¿Quién quiere ser optimista?
Las guerras, la emergencia climática o las desigualdades económicas hacen prever un mundo que va imparable hacia la catástrofe
Jordi Puntí
Escritor. Autor de 'Confeti' y 'Todo Messi. Ejercicios de estilo'.
De vez en cuando me gusta releer la frase inicial de 'Habla, memoria', ese tipo de autobiografía que escribió Vladímir Nabokov. Dice así: “La cuna se mece sobre un abismo, y el sentido común nos dice que nuestra existencia no es más que una breve rendija de luz entre dos eternidades de tinieblas”. Luego Nabokov apunta que nos da más miedo y desasosiego lo que quedará cuando hayamos muerto —nuestra ausencia— que lo que ya estaba antes, cuando nosotros aun no existíamos. Dicho de otro modo: quizás nos guste creer que nuestro paso por la tierra ha dejado alguna huella, pero lo que inquieta a Nabokov es precisamente que la eternidad que nos aplasta por delante y por detrás nos hace a todos más insignificantes que una mota del polvo.
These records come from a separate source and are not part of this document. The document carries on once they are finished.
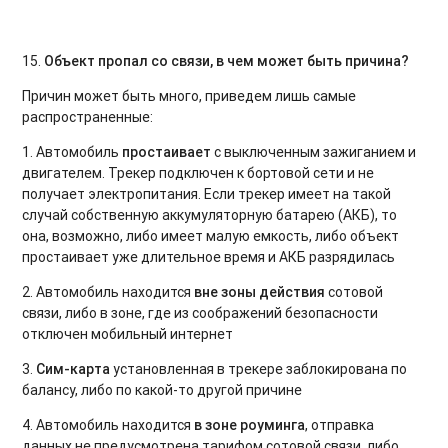
15.
Объект пропал со связи, в чем может быть причина?
Причин может быть много, приведем лишь самые
распространенные:
1. Автомобиль
простаивает
с выключенным зажиганием и
двигателем. Трекер подключен к бортовой сети и не
получает электропитания. Если трекер имеет на такой
случай собственную аккумуляторную батарею (АКБ), то
она, возможно, либо имеет малую емкость, либо объект
простаивает уже длительное время и АКБ разрядилась
2. Автомобиль находится
вне зоны действия
сотовой
связи, либо в зоне, где из соображений безопасности
отключен мобильный интернет
3.
Сим-карта
установленная в трекере заблокирована по
балансу, либо по какой-то другой причине
4. Автомобиль находится
в зоне роуминга
, отправка
данных не предусмотрена тарифом сотовой связи, либо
Podemos ver imágenes —fotos, películas— de antes de nacer, pero solo podemos imaginar cómo será el mundo una vez hayamos fallecido, y me pregunto si esta diferencia nos define como optimistas o pesimistas. Hoy en día, cuando miramos al futuro, solo podemos ser pesimistas: las guerras, la emergencia climática o las desigualdades económicas hacen prever un mundo que va imparable hacia la catástrofe. Pero también hay pensadores que miran hacia atrás y, con la perspectiva de los avances a lo largo de la historia, encuentran motivos para el optimismo. Es el caso de Oded Galor, economista que en el reciente 'El viaje de la humanidad' (Destino) analiza el pasado para entender qué es lo que falla en la relación entre progreso económico y desigualdad, y fija una idea innovadora para proyectar hacia el futuro: allí donde tradicionalmente la diversidad genética y la igualdad social estaba más extendida, se dan mejores condiciones la prosperidad de todos.
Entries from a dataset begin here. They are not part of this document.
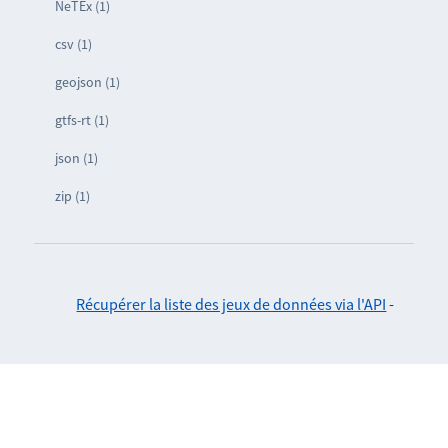
NeTEx (1)
csv (1)
geojson (1)
gtfs-rt (1)
json (1)
zip (1)
Récupérer la liste des jeux de données via l'API
-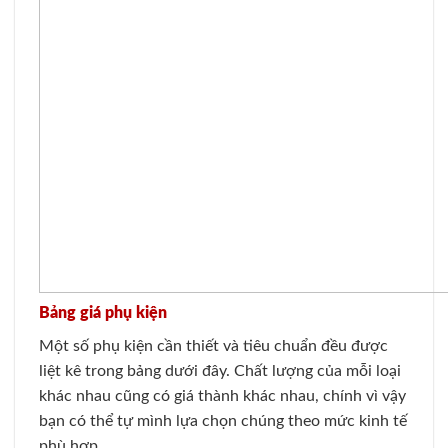
Bảng giá phụ kiện
Một số phụ kiện cần thiết và tiêu chuẩn đều được
liệt kê trong bảng dưới đây. Chất lượng của mỗi loại
khác nhau cũng có giá thành khác nhau, chính vì vậy
bạn có thể tự mình lựa chọn chúng theo mức kinh tế
phù hợp.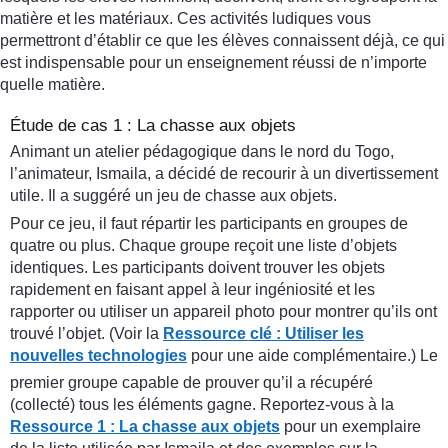
matière et les matériaux. Ces activités ludiques vous
permettront d’établir ce que les élèves connaissent déjà, ce qui
est indispensable pour un enseignement réussi de n’importe
quelle matière.
Étude de cas 1 : La chasse aux objets
Animant un atelier pédagogique dans le nord du Togo,
l’animateur, Ismaila, a décidé de recourir à un divertissement
utile. Il a suggéré un jeu de chasse aux objets.
Pour ce jeu, il faut répartir les participants en groupes de
quatre ou plus. Chaque groupe reçoit une liste d’objets
identiques. Les participants doivent trouver les objets
rapidement en faisant appel à leur ingéniosité et les
rapporter ou utiliser un appareil photo pour montrer qu’ils ont
trouvé l’objet. (Voir la
Ressource clé :
Utiliser les
nouvelles technologies
pour une aide complémentaire.) Le
premier groupe capable de prouver qu’il a récupéré
(collecté) tous les éléments gagne. Reportez-vous à la
Ressource 1 : La chasse aux objets
pour un exemplaire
Claro que en medio de optimistas y pesimistas están los déspotas y los magnates egoístas que solo creen en el presente, como si eso les hiciese inmortales. Es el caso de Vladímir Putin, tan marmóreo e inflexible que ya parece una estatua. Quizás le iría bien conocer las palabras del otro Vladímir: Nabokov, un ruso como él y que hace 100 años tuvo que huir de su país por razones políticas, como ocurre hoy en día con muchos artistas rusos.